Studio che raccomanda all’ECOWAS di vietare azioni militari anche a forze straniere non africane (con un chiaro riferimento al rischio di un blitz francese) poiché «un'azione militare precipitosa contro il nuovo regime destabilizzerà sicuramente il Niger e, per estensione, il Sahel».

Per il ministro algerino degli Esteri algerino, Ahmed Attaf «un intervento militare in Niger aggreverebbe la situazione, rendendola più complicata e più pericolosa per il Paese e per l'intera regione». Algeri condanna il colpo di stato contro il legittimo presidente e ne chiede il ritorno in carica ma non intende né partecipare né avvallare un’azione militare contro Niamey. «Un intervento militare potrebbe incendiare l'intera regione del Sahel e l'Algeria non userà la forza con i suoi vicini», ha detto Il presidente algerino, Abdelmadjid Tebboune. 

Nonostante queste valutazioni improntate alla cautela la Banca mondiale ha deciso di sospendere i finanziamenti programmati per il Niger, ad eccezione degli aiuti destinati al settore privato. Le sanzioni dell’ECOWAS provocano continui blackout a Niamey, Maradi e Zinder come ha reso noto la compagnia elettrica del Niger, Nigelec, che in un comunicato afferma che questo è il risultato del taglio delle forniture della Nigeria, principale fornitore di elettricità al Niger.

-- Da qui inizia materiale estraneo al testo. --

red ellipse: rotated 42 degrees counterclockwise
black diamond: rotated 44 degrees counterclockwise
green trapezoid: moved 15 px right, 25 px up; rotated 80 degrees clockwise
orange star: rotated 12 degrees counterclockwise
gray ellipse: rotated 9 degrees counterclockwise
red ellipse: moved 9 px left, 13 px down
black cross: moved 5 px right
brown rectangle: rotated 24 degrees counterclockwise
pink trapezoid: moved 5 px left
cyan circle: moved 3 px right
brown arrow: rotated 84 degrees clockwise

Gli Stati Uniti, pur chiedendo il ripristino del governo legittimo, non sembrano voler arrivare allo scontro con i golpisti, forse per non favorire la penetrazione russa anche in Niger e per garantire la continuità la presenza di 1.100 militari americani presenti nel Paese per le operazioni contro i jihadisti e per addestrare le truppe nigerine.

Dopo l’intimazione alle truppe francesi di evacuare le basi in Niger entro 30 giorni il rischio che Macron ordini un blitz contro la giunta militare di Niamey resta concreto e mette in difficoltà anche la presenza del contingente italiano, ridimensionatosi in questi giorni a circa 250 militari dopo il rientro ieri di 65 uomini a bordo di un Boeing KC-767 dell’Aeronautica.  

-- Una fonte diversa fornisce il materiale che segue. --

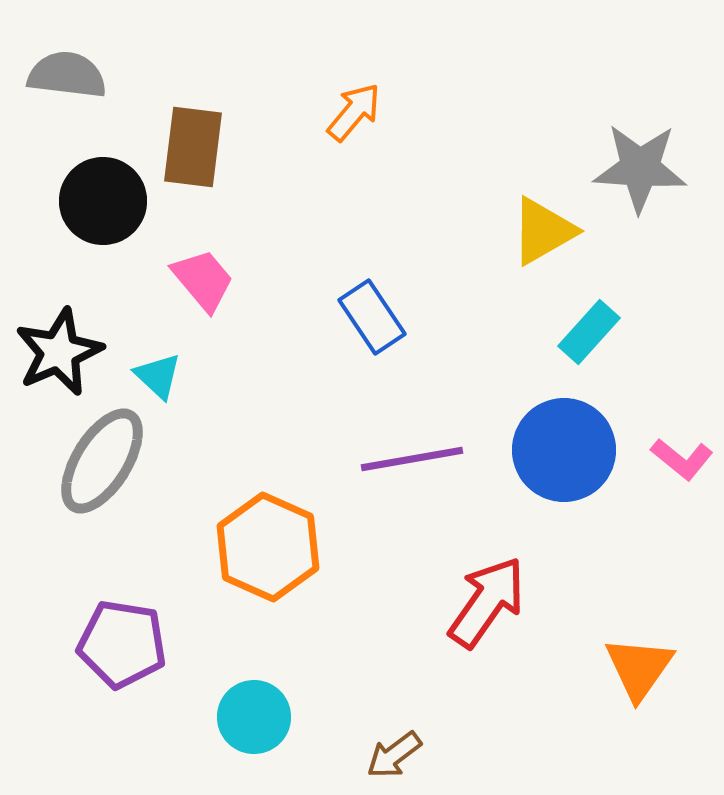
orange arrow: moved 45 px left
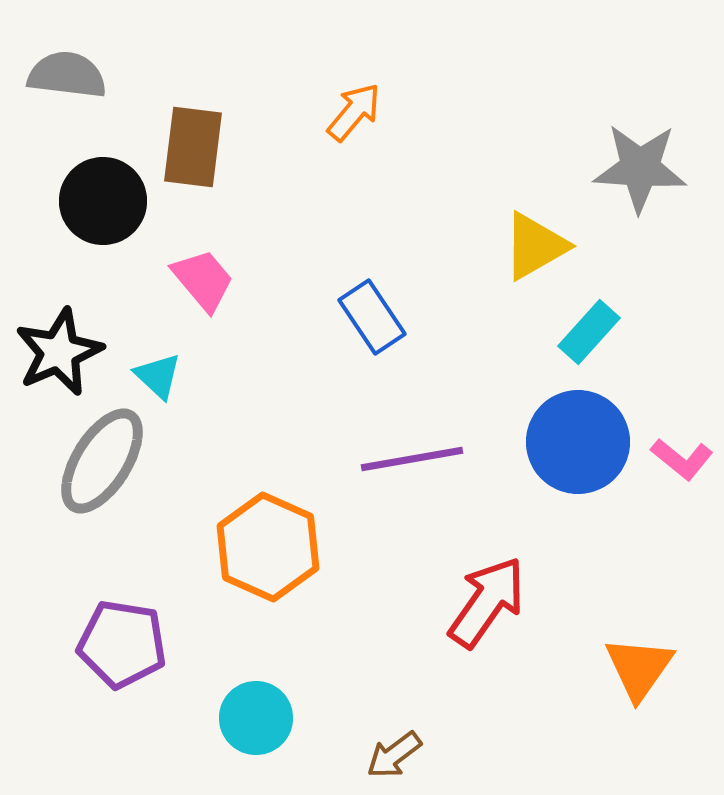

La riduzione delle truppe ha l’obiettivo di aumentare gli spazi utilizzabili da civili che dovessero venire evacuati in emergenza nella base situata all’aeroporto di Niamey. Il ministero della Difesa ha fatto sapere per la prossima settimana sono stati già programmati ulteriori voli. 

Il ministro degli Esteri Antonio Tajani si è espresso contro un’azione militare in Niger sostenendo la necessità di mantenere aperto il dialogo con i golpisti ma è probabile che un attacco francese (o franco-nigeriano) costringerebbe il contingente italiano all’evacuazione della Missione italiana bilaterale di supporto (MISIN) che dal 2018 ha addestrato 10mila militari e gendarmi nigerini nei centri di Niamey, Agadez e Arlit. 

Se non vi saranno attacchi militari, l’Italia potrà valutare se e come mantenere la presenza militare a Niamey (sempre che risulti gradita alla giunta golpista) anche dopo il ritiro dei francesi. Un’opportunità per potenziare il ruolo di Roma in una regione delicata ed esplosiva ma di rilevanza strategica tenendo anche conto che il Niger è interessato non solo dall’insurrezione jihadista ma anche da diversi traffici illeciti inclusi flussi di migranti illegali diretti verso le nostre coste.